Another of the goals of the revamped galleries is to include works that better represent the diversity of the American West not just in subject matter but also in terms of the artists who made the work.
One such painting is “Castle Geyser, Yellowstone” by Grafton Tyler Brown, one of the only prominent African American artists working in the west in the mid to late 19th century.
Another goal of the exhibition, in terms of diversity, is to embrace some of the more shameful episodes in the American past as subject matter.
“Heart Mountain, 1945” by Japanese American artist Jishiro Miyauchi addresses one such episode head on. In this painting, Miyachi depicts the internment camp where he was imprisoned along with 11,000 of other Japanese Americans during World War II. The painting, which he created in captivity, depicts the internment camp at night, in winter. Miyauchi was forced to improvise to create pigments for this painting that is at once both beautiful and sobering: some of the darker colors were formed using coal dust.
The story of Chinese immigration to America is another subject “all but erased from the art of the west,” according to associate curator of Western art Johanna Blume. But the recent acquisition of “The Golden Mountain—Arriving San Francisco, 1865” by Chinese American painter Mian Situ serves in this exhibition to address this imbalance.
The painting depicts Chinese immigrants on the deck of a passenger ship just as the port of San Francisco appears on the horizon. The dramatic lighting might make you think of a high renaissance nativity scene.

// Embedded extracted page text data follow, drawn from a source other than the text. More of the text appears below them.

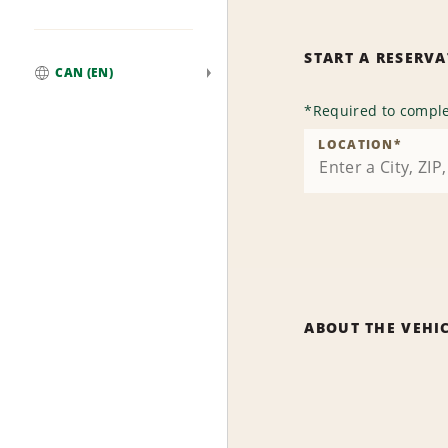
START A RESERV
CAN (EN)
Global
*
Required to comple
LOCATION
*
ABOUT THE VEHI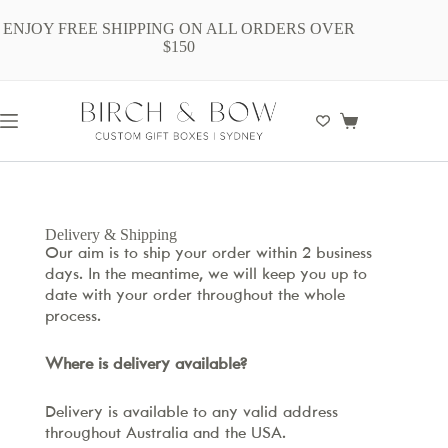
ENJOY FREE SHIPPING ON ALL ORDERS OVER
$150
Delivery & Shipping
Our aim is to ship your order within 2 business
days. In the meantime, we will keep you up to
date with your order throughout the whole
process.
Where is delivery available?
Delivery is available to any valid address
throughout Australia and the USA.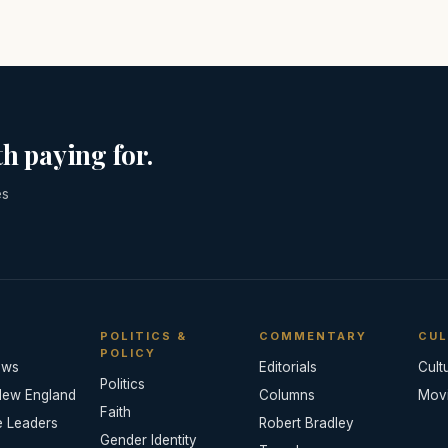
h paying for.
es
POLITICS &
COMMENTARY
CUL
POLICY
ews
Editorials
Cult
Politics
New England
Columns
Mov
Faith
e Leaders
Robert Bradley
Gender Identity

But it also show these immigrants, who faced incredible hardships in adapting to American life, in a light in which you may not be accustomed to seeing them.
Because so much of western art is wrapped up in mythology, it might be jarring to seeing the West portrayed as it really is. “Snow/Interstate” by Woody Gwyn—a work painted in the late ‘80s—depicts a highway roadcut that snakes around a rocky piece of topography, giving one small example of how the interstate highway system has radically upended the landscape of the American West.

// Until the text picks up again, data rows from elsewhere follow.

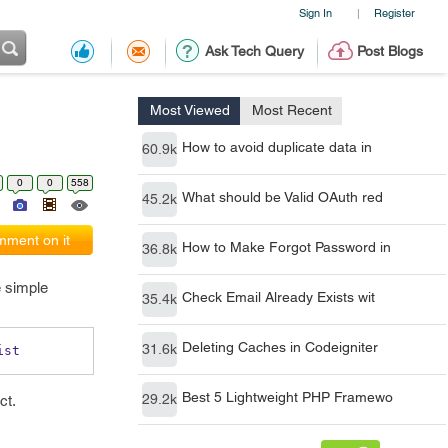
Sign In
Register
|
Ask Tech Query
Post Blogs
Most Viewed
Most Recent
How to avoid duplicate data in
60.9k
0
0
558
What should be Valid OAuth red
45.2k
ment on it
How to Make Forgot Password in
36.8k
e simple
Check Email Already Exists wit
35.4k
Deleting Caches in Codeigniter
31.6k
ist 
Best 5 Lightweight PHP Framewo
29.2k
ct.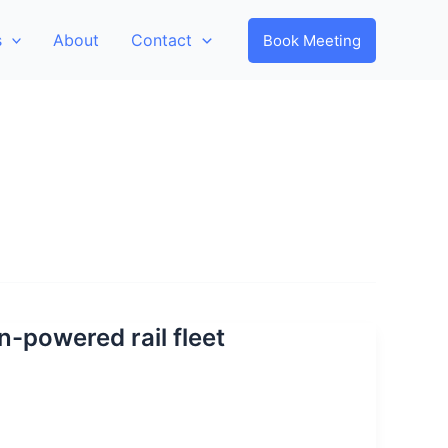
s
About
Contact
Book Meeting
-powered rail fleet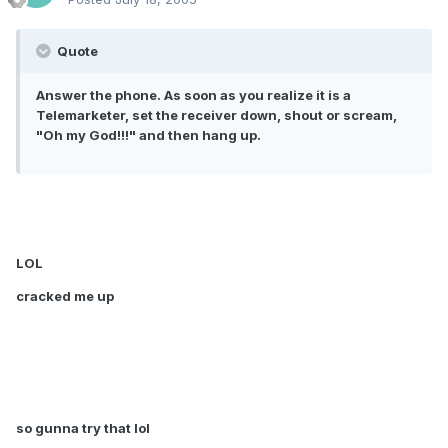
Quote
Answer the phone. As soon as you realize it is a
Telemarketer, set the receiver down, shout or scream,
"Oh my God!!!" and then hang up.
LOL
cracked me up
so gunna try that lol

In an exhibition like this, which turns many traditional notions of western art on their head, it might also be tempting to overlook some of the more traditional work on display here, but that would be a mistake.
Curator Blume, for one, finds much of value in looking at the work of Charles Russell—who created more that 2,000 paintings of cowboys, Indians, and western landscapes in his lifetime.
In her tour of the gallery on opening day, she pointed out one particular Russell painting, titled “Crippled But Still Coming.” The work depicts an old cowhand trying to lead his forlorn horses through a snowy mountain pass.
“Russell often opined about the passing of the Old West and made an effort to capture the Old West, but this painting painted in 1913 was really showing the West in 1913,” says Blume. [“Crippled but Still Coming”] was actually very contemporary for life in the West at the time he was experiencing it.”